Quantitative systems pharmacology aims at systematizing, in a model-based manner, the integration of systems biology and pharmacology in an effort to rationalize the potential of a drug to enhance well-being. Systems engineering, on the other hand, has enabled us to develop principles and methodologies for designing and operating complex, engineered networks of structures exploring the integration of the underlying governing (design) laws. The computational tools which have resulted in major advances in the design, analysis and operation of complex engineered systems have had tremendous success in the analysis of systems pharmacology models. However, we will argue in this talk that exploring the underlying conceptual foundations of complex systems engineering will enable us to move towards integrated systems pharmacology models. Exploring synergies between low-level drug targets and higher level, systemic, defense mechanisms will result in integrated frameworks for considering drugs in their broader context, beyond their local site of action. This is an approach which would require refocusing of key activities; however, it is likely the most promising approach as we enter the new era of personalized and precision medicine. We present these ideas in the context of our work on inflammation, inflammatory diseases and anti-inflammatory therapies.

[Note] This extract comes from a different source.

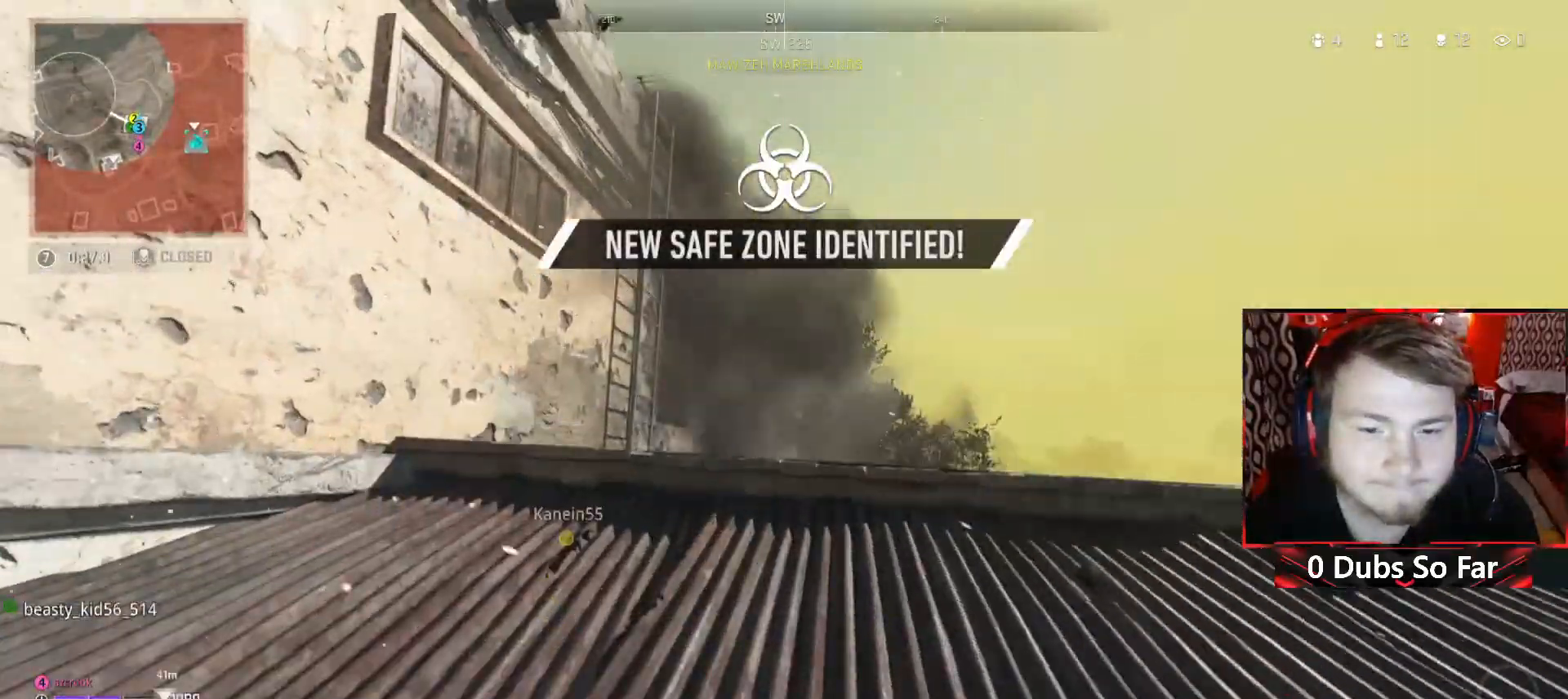
{"buttons": ["L3"], "left_stick": "up", "right_stick": "center", "events": [[17, "right_stick", "down-left"], [50, "A", "up"], [183, "right_stick", "center"], [350, "L3", "down"]]}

Dr. Androulakis is a Professor in the Department of Biomedical Engineering, the Department of Chemical & Biochemical Engineering at Rutgers University and holds an Adjunct faculty position in the Department of Surgery at the Rutgers-RWJ Medical School. His research focuses on systems biology and pharmacology of inflammation and inflammatory conditions with special emphasis on the interactions between the circadian, metabolic and immune systems. His research has been funded by the NIH, NSF, EPA and ONR. Dr. Androulakis was recently elected Fellow of the American Institute for Medical and Biological Engineering. He holds a BS degree from the National Technical University of Athens, Greece and MS/PhD degrees from Purdue University, all in Chemical Engineering. He was a Research Associate at Princeton University and prior to joining Rutgers he was with ExxonMobil's Corporate Strategic Research Laboratories.